━━ SOURCE MATERIAL ━━
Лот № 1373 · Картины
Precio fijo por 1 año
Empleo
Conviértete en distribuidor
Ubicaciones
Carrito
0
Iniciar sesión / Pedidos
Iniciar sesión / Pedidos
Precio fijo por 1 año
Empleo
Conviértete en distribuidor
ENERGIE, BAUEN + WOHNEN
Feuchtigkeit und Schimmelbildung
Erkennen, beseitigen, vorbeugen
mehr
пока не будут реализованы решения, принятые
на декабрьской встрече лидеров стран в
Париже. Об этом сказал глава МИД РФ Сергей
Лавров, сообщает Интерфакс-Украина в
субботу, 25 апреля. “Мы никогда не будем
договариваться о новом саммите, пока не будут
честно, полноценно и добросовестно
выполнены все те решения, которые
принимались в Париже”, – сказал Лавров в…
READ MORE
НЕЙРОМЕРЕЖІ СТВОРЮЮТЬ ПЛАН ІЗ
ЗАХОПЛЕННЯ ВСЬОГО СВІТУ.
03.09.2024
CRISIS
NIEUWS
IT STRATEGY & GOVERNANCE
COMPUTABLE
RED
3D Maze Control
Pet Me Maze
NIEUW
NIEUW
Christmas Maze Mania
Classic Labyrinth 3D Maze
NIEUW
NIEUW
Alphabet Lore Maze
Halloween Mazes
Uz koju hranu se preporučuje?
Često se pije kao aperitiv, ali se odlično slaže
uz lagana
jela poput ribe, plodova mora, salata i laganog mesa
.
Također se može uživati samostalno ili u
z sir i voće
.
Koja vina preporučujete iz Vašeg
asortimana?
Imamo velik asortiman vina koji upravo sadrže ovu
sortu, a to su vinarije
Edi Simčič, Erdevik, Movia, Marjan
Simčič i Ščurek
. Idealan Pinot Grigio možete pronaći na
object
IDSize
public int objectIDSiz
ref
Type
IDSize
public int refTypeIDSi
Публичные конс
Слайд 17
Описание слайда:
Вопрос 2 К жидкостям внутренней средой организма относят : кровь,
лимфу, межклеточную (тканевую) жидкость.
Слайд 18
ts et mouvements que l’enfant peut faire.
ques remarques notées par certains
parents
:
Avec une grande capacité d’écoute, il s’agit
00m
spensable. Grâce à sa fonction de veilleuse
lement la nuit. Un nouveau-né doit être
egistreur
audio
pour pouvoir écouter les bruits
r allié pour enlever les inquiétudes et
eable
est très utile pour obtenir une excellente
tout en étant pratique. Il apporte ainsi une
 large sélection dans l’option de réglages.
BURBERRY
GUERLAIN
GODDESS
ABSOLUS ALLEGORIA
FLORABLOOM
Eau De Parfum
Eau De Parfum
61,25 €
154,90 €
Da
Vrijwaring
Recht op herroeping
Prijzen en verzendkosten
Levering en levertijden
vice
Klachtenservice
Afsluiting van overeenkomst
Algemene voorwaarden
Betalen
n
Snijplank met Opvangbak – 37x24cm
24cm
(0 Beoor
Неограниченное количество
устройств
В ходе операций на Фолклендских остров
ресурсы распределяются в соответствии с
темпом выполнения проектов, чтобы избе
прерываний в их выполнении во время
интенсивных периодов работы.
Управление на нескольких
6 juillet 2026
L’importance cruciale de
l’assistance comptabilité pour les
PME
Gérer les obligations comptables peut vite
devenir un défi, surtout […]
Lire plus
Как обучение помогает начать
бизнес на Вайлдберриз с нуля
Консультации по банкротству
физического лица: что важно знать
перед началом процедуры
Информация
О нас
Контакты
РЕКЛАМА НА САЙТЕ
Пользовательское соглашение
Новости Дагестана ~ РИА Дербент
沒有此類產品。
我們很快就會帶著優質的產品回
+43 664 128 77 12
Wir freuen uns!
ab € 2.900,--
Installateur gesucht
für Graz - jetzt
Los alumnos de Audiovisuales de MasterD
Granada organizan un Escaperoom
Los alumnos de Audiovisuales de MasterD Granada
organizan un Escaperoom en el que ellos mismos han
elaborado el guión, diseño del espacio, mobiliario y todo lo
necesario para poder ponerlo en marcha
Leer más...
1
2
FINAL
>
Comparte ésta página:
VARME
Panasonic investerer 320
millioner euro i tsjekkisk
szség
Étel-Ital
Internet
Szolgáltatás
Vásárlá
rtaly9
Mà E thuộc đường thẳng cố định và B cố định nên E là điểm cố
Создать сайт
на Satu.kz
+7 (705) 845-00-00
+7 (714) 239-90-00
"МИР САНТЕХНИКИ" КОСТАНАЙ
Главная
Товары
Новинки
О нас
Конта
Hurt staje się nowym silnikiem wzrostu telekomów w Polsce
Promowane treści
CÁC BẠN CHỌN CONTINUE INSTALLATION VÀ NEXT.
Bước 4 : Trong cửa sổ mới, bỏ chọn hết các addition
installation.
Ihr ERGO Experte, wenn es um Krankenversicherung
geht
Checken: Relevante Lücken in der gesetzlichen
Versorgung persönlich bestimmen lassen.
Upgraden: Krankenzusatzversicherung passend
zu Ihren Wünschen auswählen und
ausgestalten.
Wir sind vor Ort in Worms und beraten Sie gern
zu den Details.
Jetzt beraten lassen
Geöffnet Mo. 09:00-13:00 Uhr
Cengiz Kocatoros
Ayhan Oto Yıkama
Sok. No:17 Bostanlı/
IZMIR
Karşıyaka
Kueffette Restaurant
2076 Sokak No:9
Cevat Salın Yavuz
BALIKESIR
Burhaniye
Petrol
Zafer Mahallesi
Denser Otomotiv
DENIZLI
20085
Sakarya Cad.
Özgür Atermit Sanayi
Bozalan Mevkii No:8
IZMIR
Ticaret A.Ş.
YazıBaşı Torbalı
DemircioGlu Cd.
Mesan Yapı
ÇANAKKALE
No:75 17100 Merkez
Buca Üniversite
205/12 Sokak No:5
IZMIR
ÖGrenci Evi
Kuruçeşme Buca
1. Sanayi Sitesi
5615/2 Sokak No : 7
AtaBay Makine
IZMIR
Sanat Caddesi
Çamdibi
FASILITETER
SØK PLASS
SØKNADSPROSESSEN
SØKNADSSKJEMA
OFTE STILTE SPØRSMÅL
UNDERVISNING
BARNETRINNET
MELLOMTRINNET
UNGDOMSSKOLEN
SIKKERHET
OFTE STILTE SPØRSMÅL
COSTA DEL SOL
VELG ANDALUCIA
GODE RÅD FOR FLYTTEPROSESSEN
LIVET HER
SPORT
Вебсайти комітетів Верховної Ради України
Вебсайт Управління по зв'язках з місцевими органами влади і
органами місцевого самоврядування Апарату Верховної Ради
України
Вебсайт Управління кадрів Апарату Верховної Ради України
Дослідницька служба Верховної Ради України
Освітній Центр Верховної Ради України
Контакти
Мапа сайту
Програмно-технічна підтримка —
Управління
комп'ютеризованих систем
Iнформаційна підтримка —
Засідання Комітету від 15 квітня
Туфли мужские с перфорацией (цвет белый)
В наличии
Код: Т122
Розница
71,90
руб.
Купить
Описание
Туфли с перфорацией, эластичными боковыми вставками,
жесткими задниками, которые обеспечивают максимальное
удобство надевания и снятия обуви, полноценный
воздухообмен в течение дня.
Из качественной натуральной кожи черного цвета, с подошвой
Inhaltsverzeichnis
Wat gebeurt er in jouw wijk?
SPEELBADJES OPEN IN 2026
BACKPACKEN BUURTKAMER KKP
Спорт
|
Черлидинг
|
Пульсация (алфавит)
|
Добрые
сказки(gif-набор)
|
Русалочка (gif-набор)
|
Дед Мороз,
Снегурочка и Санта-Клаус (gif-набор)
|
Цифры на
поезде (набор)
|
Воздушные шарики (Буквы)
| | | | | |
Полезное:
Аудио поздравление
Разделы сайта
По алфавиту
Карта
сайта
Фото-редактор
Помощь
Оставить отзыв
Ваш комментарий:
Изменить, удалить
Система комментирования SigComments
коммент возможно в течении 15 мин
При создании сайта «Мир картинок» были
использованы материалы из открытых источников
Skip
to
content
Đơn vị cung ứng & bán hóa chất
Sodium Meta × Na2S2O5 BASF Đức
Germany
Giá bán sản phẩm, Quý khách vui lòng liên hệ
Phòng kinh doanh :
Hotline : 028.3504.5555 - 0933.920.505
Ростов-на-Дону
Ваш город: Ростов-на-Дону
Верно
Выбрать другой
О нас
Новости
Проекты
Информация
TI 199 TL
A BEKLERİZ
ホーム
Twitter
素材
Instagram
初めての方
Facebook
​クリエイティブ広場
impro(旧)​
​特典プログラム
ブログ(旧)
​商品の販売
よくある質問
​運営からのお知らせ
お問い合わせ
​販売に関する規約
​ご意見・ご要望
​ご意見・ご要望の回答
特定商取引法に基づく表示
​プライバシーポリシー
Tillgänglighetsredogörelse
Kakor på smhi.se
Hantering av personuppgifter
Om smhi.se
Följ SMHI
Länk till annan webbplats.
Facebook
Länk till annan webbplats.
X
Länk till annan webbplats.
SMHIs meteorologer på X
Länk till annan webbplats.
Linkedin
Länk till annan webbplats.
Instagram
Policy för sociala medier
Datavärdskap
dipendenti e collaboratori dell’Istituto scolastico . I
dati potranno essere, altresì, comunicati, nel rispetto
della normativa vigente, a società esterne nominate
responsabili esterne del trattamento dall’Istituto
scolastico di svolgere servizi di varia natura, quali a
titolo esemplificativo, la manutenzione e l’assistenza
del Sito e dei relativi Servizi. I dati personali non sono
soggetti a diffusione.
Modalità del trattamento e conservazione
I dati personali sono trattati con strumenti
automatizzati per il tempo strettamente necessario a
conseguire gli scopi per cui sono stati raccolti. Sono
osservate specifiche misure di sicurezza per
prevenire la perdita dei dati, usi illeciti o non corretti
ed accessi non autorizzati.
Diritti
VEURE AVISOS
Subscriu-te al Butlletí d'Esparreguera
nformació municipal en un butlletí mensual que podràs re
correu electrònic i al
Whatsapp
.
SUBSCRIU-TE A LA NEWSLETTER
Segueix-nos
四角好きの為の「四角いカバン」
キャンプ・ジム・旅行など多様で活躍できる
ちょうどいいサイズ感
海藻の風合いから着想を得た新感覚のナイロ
━━━
EXERCISE INSTRUCTIONS
Go through the entries and return each line where the word "dati" appears.

RESPONSE FOR THIS EXERCISE
dati potranno essere, altresì, comunicati, nel rispetto
del Sito e dei relativi Servizi. I dati personali non sono
I dati personali sono trattati con strumenti
prevenire la perdita dei dati, usi illeciti o non corretti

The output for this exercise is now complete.